## Assignment
Reproduce the listing exactly and skip over any pictures.

## Supplied data
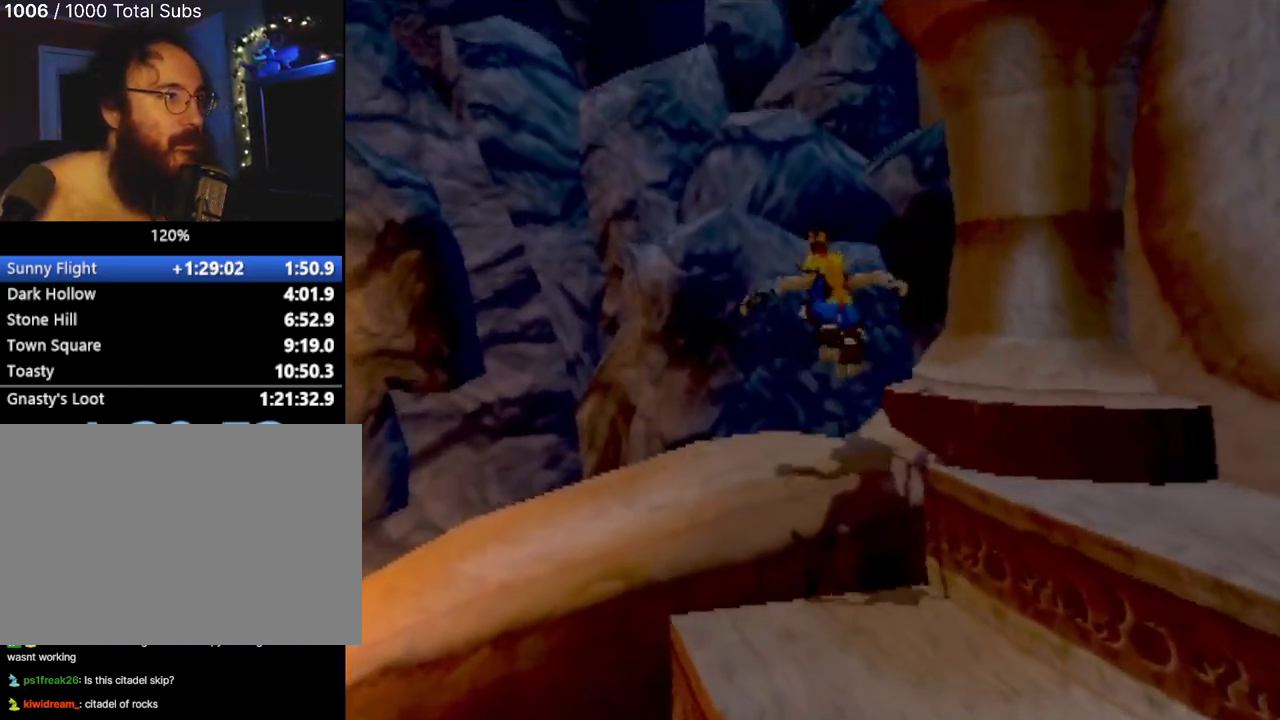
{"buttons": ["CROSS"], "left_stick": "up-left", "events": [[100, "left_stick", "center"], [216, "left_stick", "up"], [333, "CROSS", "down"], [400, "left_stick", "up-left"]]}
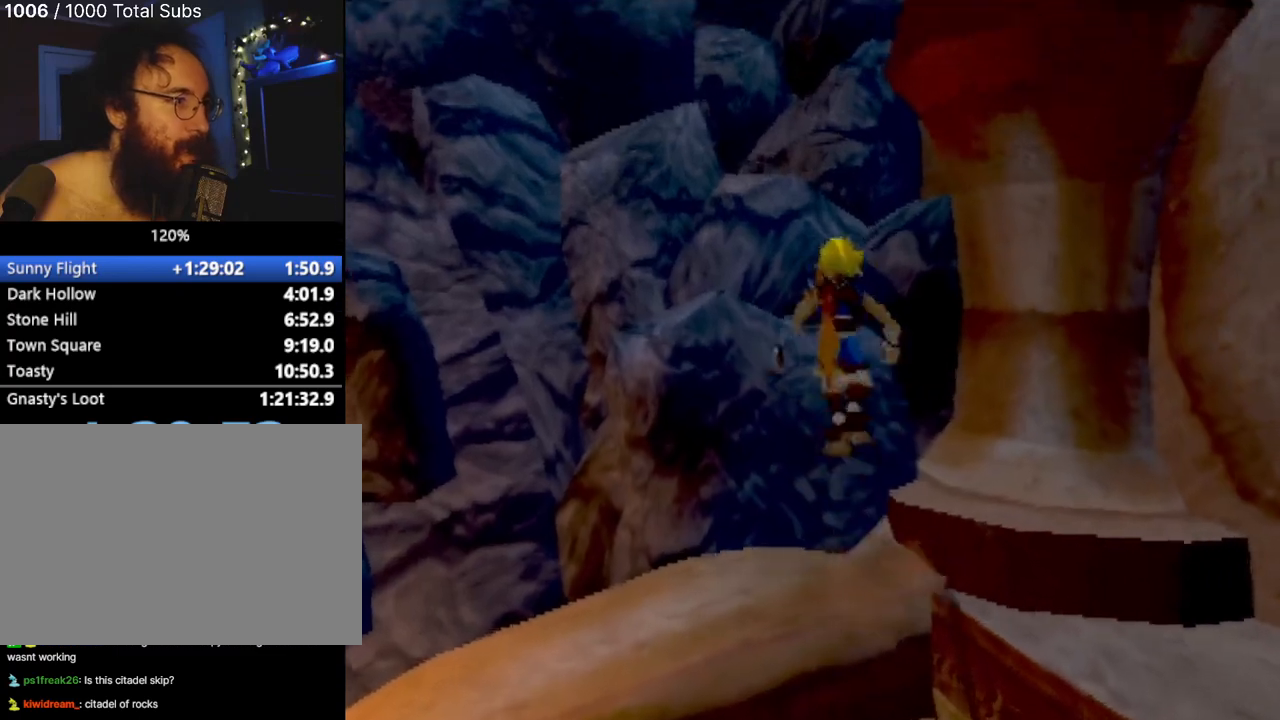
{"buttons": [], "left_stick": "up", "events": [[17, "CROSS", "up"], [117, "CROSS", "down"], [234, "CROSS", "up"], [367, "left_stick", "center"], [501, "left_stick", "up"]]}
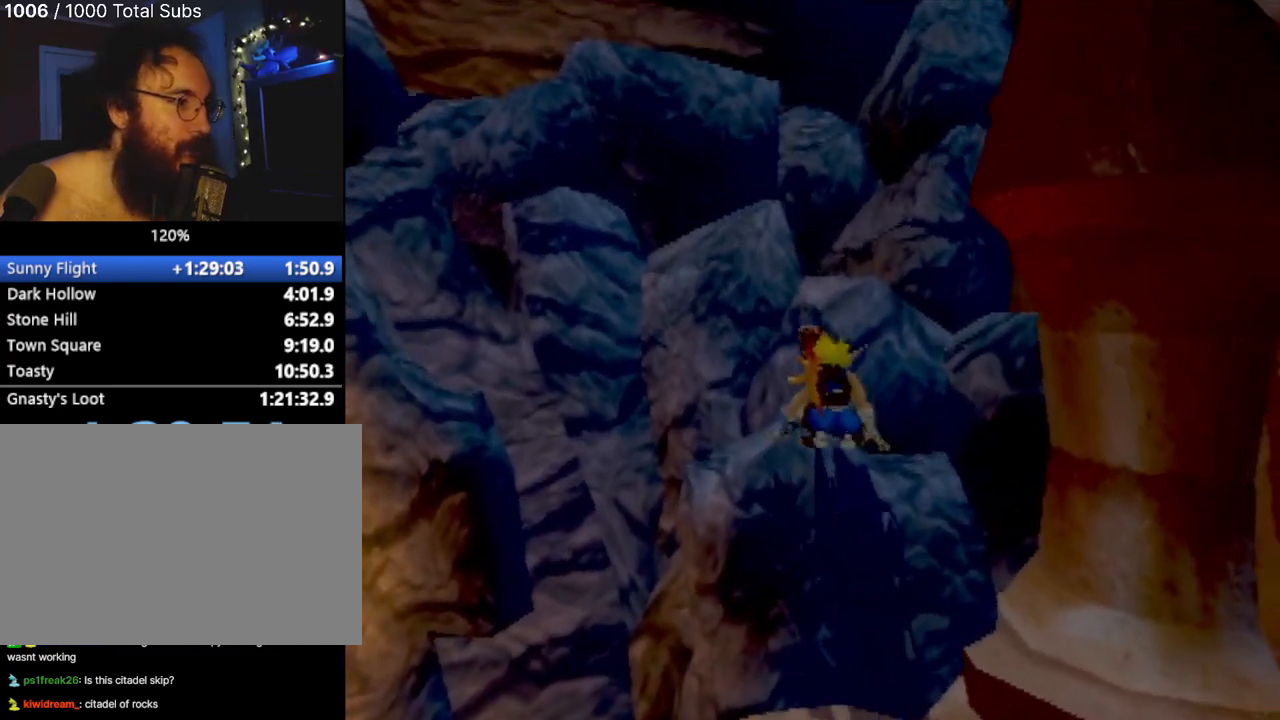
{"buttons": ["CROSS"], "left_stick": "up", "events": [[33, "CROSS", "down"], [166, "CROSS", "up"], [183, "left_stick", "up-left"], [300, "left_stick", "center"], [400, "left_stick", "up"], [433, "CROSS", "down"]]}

## Result of the task
{"buttons": ["CROSS"], "left_stick": "up-left", "events": [[100, "left_stick", "center"], [216, "left_stick", "up"], [333, "CROSS", "down"], [400, "left_stick", "up-left"]]}
{"buttons": [], "left_stick": "up", "events": [[17, "CROSS", "up"], [117, "CROSS", "down"], [234, "CROSS", "up"], [367, "left_stick", "center"], [501, "left_stick", "up"]]}
{"buttons": ["CROSS"], "left_stick": "up", "events": [[33, "CROSS", "down"], [166, "CROSS", "up"], [183, "left_stick", "up-left"], [300, "left_stick", "center"], [400, "left_stick", "up"], [433, "CROSS", "down"]]}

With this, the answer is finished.